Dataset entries
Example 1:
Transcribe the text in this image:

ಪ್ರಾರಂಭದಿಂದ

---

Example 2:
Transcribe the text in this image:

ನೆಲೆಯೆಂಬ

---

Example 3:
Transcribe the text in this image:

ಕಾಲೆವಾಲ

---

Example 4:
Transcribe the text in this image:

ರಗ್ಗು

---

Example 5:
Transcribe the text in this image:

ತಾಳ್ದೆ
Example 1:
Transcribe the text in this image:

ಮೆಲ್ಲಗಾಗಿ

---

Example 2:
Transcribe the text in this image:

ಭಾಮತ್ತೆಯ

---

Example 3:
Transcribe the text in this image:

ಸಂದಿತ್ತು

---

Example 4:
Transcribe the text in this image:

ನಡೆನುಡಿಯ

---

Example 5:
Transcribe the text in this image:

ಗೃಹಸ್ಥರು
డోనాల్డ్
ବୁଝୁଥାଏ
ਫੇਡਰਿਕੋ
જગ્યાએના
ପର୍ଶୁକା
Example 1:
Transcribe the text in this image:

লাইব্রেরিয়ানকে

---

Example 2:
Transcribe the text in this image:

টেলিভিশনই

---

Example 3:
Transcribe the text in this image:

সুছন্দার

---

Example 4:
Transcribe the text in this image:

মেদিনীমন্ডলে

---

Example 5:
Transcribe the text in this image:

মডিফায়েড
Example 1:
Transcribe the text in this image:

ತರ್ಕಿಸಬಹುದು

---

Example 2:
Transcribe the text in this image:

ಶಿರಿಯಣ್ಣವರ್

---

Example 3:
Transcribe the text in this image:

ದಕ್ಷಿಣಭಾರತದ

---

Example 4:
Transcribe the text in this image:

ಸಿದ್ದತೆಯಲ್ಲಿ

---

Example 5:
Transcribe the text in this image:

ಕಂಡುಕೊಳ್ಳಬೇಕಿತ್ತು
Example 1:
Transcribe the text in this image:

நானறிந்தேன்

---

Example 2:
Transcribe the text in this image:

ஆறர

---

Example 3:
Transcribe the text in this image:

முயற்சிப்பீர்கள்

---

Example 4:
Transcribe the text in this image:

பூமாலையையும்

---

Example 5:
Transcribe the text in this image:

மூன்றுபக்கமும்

Objective
Turn every line of the records above into a JSON list of strings, one string per line, and leave out the blank lines.

Completed task
[
  "Example 1:",
  "Transcribe the text in this image:",
  "ಪ್ರಾರಂಭದಿಂದ",
  "---",
  "Example 2:",
  "Transcribe the text in this image:",
  "ನೆಲೆಯೆಂಬ",
  "---",
  "Example 3:",
  "Transcribe the text in this image:",
  "ಕಾಲೆವಾಲ",
  "---",
  "Example 4:",
  "Transcribe the text in this image:",
  "ರಗ್ಗು",
  "---",
  "Example 5:",
  "Transcribe the text in this image:",
  "ತಾಳ್ದೆ",
  "Example 1:",
  "Transcribe the text in this image:",
  "ಮೆಲ್ಲಗಾಗಿ",
  "---",
  "Example 2:",
  "Transcribe the text in this image:",
  "ಭಾಮತ್ತೆಯ",
  "---",
  "Example 3:",
  "Transcribe the text in this image:",
  "ಸಂದಿತ್ತು",
  "---",
  "Example 4:",
  "Transcribe the text in this image:",
  "ನಡೆನುಡಿಯ",
  "---",
  "Example 5:",
  "Transcribe the text in this image:",
  "ಗೃಹಸ್ಥರು",
  "డోనాల్డ్",
  "ବୁଝୁଥାଏ",
  "ਫੇਡਰਿਕੋ",
  "જગ્યાએના",
  "ପର୍ଶୁକା",
  "Example 1:",
  "Transcribe the text in this image:",
  "লাইব্রেরিয়ানকে",
  "---",
  "Example 2:",
  "Transcribe the text in this image:",
  "টেলিভিশনই",
  "---",
  "Example 3:",
  "Transcribe the text in this image:",
  "সুছন্দার",
  "---",
  "Example 4:",
  "Transcribe the text in this image:",
  "মেদিনীমন্ডলে",
  "---",
  "Example 5:",
  "Transcribe the text in this image:",
  "মডিফায়েড",
  "Example 1:",
  "Transcribe the text in this image:",
  "ತರ್ಕಿಸಬಹುದು",
  "---",
  "Example 2:",
  "Transcribe the text in this image:",
  "ಶಿರಿಯಣ್ಣವರ್",
  "---",
  "Example 3:",
  "Transcribe the text in this image:",
  "ದಕ್ಷಿಣಭಾರತದ",
  "---",
  "Example 4:",
  "Transcribe the text in this image:",
  "ಸಿದ್ದತೆಯಲ್ಲಿ",
  "---",
  "Example 5:",
  "Transcribe the text in this image:",
  "ಕಂಡುಕೊಳ್ಳಬೇಕಿತ್ತು",
  "Example 1:",
  "Transcribe the text in this image:",
  "நானறிந்தேன்",
  "---",
  "Example 2:",
  "Transcribe the text in this image:",
  "ஆறர",
  "---",
  "Example 3:",
  "Transcribe the text in this image:",
  "முயற்சிப்பீர்கள்",
  "---",
  "Example 4:",
  "Transcribe the text in this image:",
  "பூமாலையையும்",
  "---",
  "Example 5:",
  "Transcribe the text in this image:",
  "மூன்றுபக்கமும்"
]